[Extracted records]
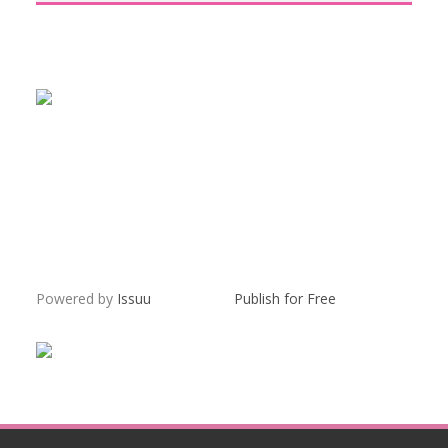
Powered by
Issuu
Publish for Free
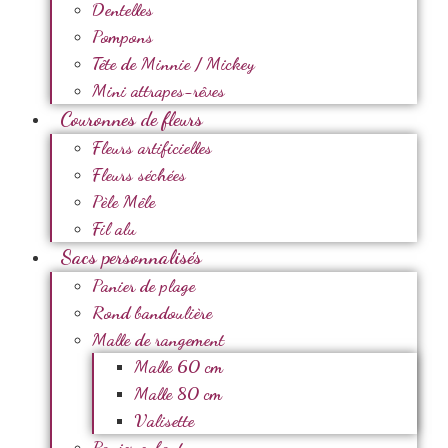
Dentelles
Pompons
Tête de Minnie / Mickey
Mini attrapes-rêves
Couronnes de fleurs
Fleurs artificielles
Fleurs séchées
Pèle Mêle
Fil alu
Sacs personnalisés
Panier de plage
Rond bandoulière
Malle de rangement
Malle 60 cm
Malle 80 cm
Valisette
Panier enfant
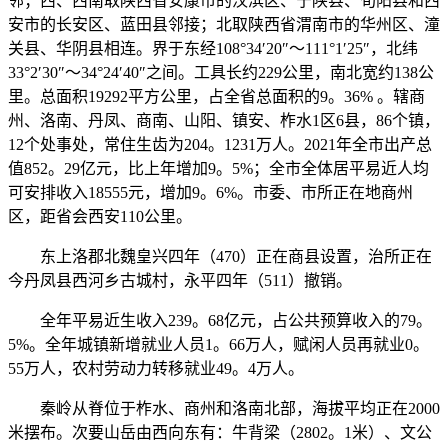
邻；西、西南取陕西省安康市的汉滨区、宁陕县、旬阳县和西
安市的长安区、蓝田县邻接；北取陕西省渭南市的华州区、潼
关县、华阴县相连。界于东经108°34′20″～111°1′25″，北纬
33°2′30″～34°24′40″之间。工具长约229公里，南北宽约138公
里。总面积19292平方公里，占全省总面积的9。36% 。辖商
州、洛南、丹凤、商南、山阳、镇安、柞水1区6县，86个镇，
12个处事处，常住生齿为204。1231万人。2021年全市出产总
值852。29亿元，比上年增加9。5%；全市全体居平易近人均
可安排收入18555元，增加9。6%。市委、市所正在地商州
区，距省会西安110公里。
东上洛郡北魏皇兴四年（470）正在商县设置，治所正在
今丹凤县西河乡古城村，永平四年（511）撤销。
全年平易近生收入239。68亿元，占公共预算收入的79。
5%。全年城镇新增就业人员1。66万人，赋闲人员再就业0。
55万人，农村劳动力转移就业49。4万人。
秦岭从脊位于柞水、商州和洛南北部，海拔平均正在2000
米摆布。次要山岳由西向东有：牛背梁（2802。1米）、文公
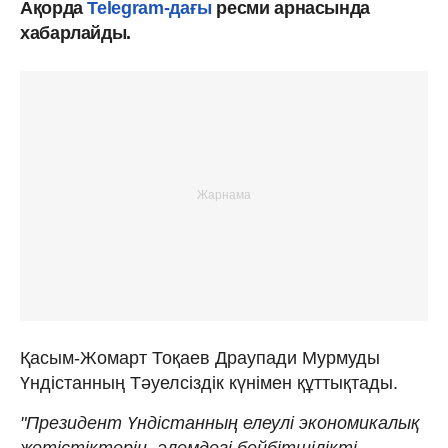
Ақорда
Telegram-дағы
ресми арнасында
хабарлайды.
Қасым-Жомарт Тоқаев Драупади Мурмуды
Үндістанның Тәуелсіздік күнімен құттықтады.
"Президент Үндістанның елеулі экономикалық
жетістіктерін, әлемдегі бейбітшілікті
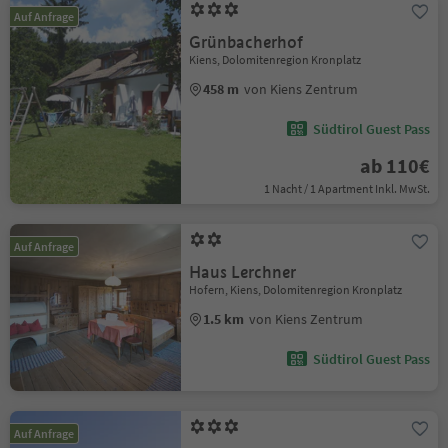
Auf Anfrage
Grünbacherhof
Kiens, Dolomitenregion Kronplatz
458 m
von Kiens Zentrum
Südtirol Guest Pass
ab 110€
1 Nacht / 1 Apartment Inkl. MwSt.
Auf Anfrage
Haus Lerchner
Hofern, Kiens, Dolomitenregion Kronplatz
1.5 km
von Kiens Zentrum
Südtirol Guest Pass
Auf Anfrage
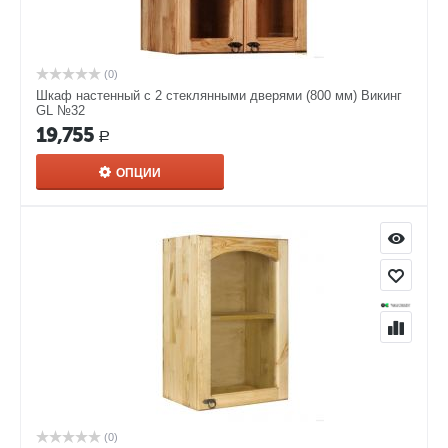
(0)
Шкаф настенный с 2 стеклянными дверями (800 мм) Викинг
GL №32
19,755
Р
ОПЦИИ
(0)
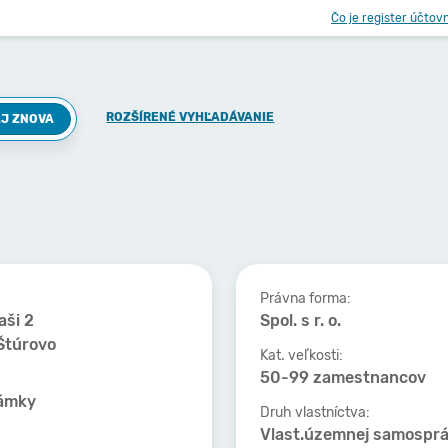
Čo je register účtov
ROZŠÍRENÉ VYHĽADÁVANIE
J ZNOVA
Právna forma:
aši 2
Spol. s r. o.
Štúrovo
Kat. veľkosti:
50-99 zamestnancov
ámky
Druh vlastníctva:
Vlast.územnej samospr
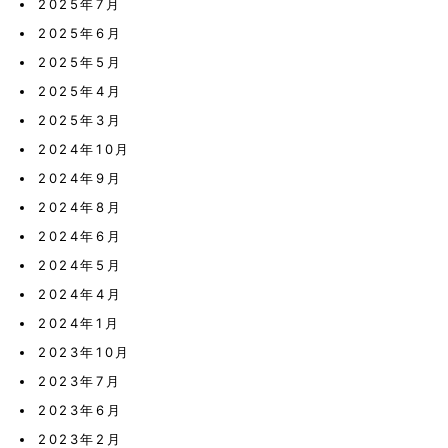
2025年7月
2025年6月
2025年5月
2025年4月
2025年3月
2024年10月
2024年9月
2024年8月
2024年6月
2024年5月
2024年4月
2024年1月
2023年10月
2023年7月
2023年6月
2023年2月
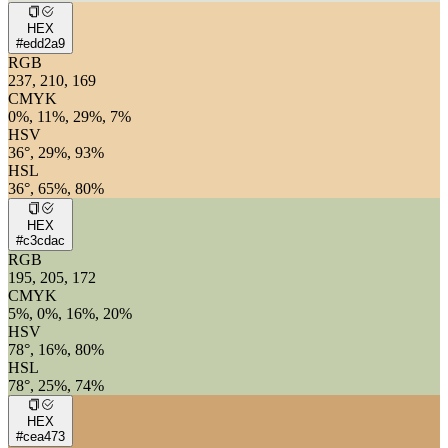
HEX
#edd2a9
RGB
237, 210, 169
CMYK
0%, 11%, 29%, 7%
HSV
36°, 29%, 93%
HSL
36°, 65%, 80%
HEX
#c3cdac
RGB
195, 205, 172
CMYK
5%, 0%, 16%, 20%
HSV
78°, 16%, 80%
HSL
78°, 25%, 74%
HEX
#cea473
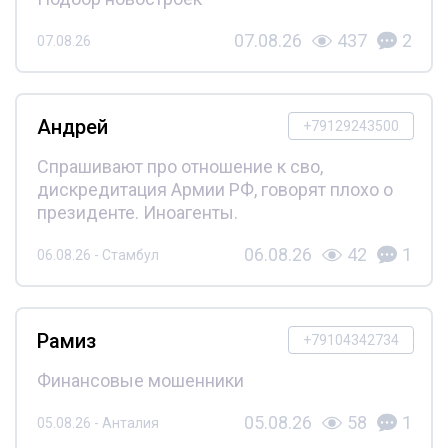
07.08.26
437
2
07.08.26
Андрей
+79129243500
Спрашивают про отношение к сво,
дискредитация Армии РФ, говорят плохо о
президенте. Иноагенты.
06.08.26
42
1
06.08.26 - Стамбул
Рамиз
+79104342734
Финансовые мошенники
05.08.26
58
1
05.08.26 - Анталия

◆ INSTRUCTIONS FOR THE TASK: Collect every line of the listing above that contains the string "Kronplatz", treating uppercase and lowercase letters as distinct.

◆ SOLUTION TO THE EXERCISE:
Kiens, Dolomitenregion Kronplatz
Hofern, Kiens, Dolomitenregion Kronplatz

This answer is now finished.